Rewrite everything from "Use luan. Its" down to "(Jun 2, 2008)" in the plywood finishing thread below, putting "coast" in place of "beach".

**DOCUMENT EXCERPT:**
* * * *
# Finishing of plywood



## joerenaud (Jul 10, 2011)

I'm boxing in a structural I-beam in a client's basement and am looking for a more forgiving and easier to install alternative to piecing in narrow strips of drywall. I'm thinking of using plywood but it will take at least a coat of primer and 2-3 coats of eggshell or semi-gloss finish to look somewhat decent. Any other ideas how to get plywood close to smooth - easier? Product recommendations?


----------



## TJ Paint (Jun 18, 2009)

put a lot of paint on it


----------



## straight_lines (Oct 17, 2007)

Use luan. Its a much friendlier surface to paint than plywood. We paint a ton of it down here at the beach. 

Houses are on piling and the bottom floor is usually open so contractors use it. Joints are capped with those 2" slats.


----------



## ewingpainting.net (Jun 2, 2008)

Vista Paint Weather Master is has a heaver body paint that will fbridge gaps, with a slight angler sheen. it is a great product.


----------



## TJ Paint (Jun 18, 2009)

or use block filler or peel bond


----------



## Different Strokes (Dec 8, 2010)

Not all plywood is rough. Buy A grade ply.


----------



## Paintmaster (Aug 13, 2011)

buy cheap ply, spackle a thin layer of green label joint compound, feather sauve'


----------



## ROOMINADAY (Mar 20, 2009)

Use some nice Quarter sawn oak plywood!


----------



## daArch (Mar 15, 2008)

why not mdf, or mdo, or birch veneered ply ?

regular A/C ply sucks for painting. IMO


----------
* * * *
**SOURCE INFORMATION:**
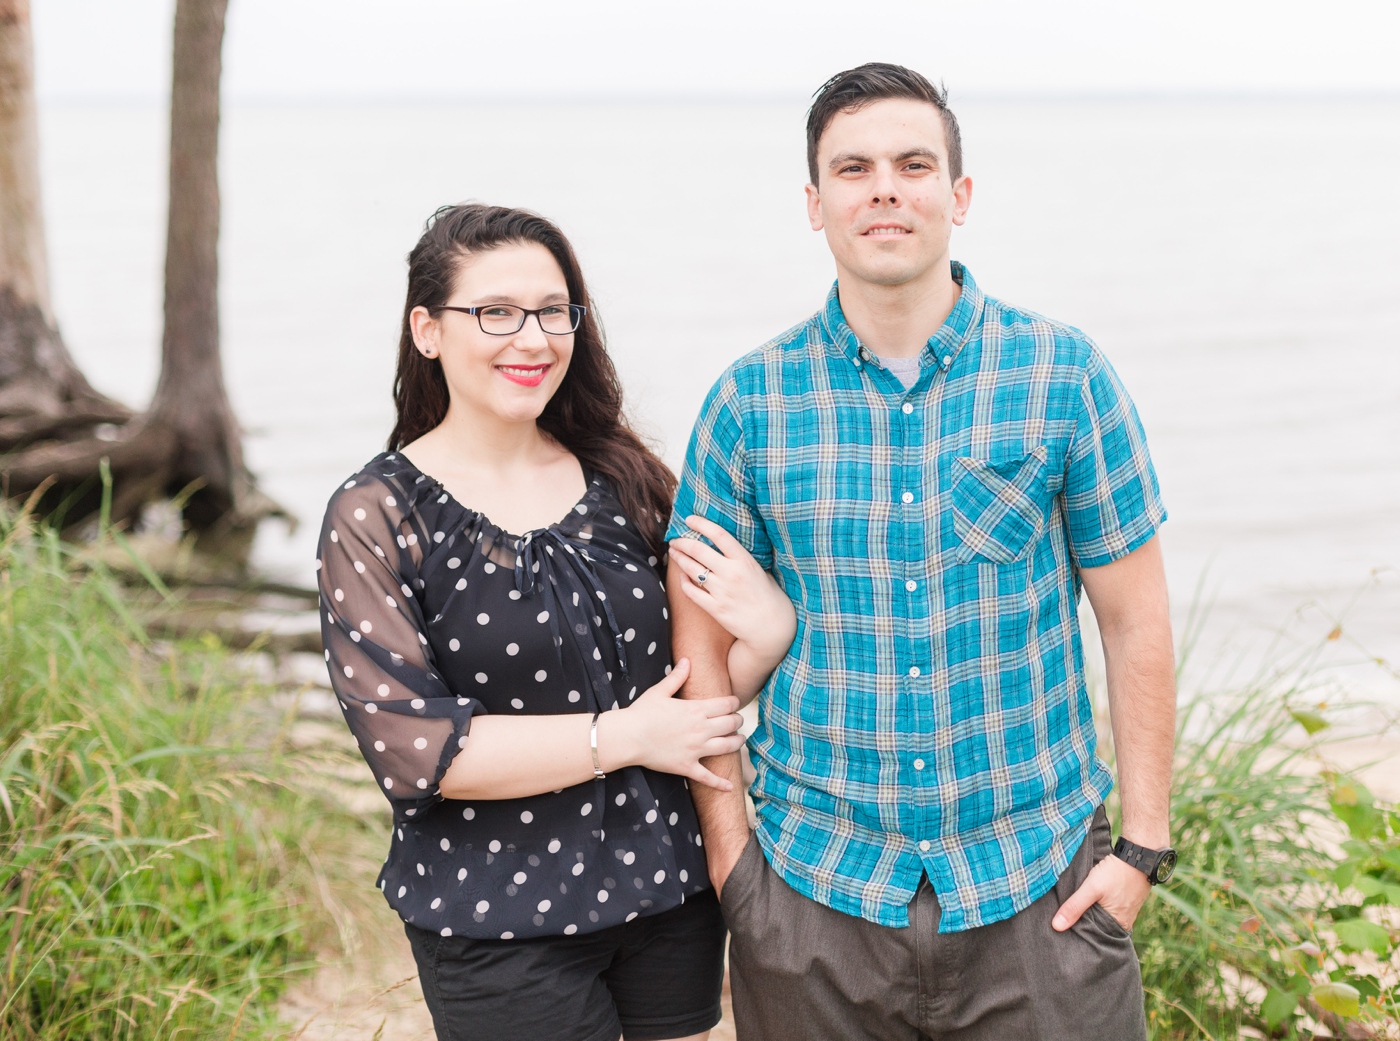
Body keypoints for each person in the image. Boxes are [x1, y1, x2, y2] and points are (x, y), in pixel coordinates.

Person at [665, 64, 1178, 1040]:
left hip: (1041, 886)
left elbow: (1134, 617)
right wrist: (735, 867)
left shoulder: (1064, 378)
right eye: (853, 169)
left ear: (960, 194)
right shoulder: (747, 403)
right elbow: (698, 658)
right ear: (816, 206)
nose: (886, 188)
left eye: (914, 163)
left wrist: (1142, 848)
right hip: (812, 892)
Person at [315, 204, 796, 1041]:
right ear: (427, 330)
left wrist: (764, 638)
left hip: (669, 893)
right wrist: (620, 738)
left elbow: (684, 696)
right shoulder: (376, 514)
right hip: (493, 913)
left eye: (552, 310)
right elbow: (416, 748)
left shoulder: (626, 476)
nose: (532, 339)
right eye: (495, 313)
* * * *
**ANSWER FOR THIS EXERCISE:**
Use luan. Its a much friendlier surface to paint than plywood. We paint a ton of it down here at the coast. 

Houses are on piling and the bottom floor is usually open so contractors use it. Joints are capped with those 2" slats.


----------



## ewingpainting.net (Jun 2, 2008)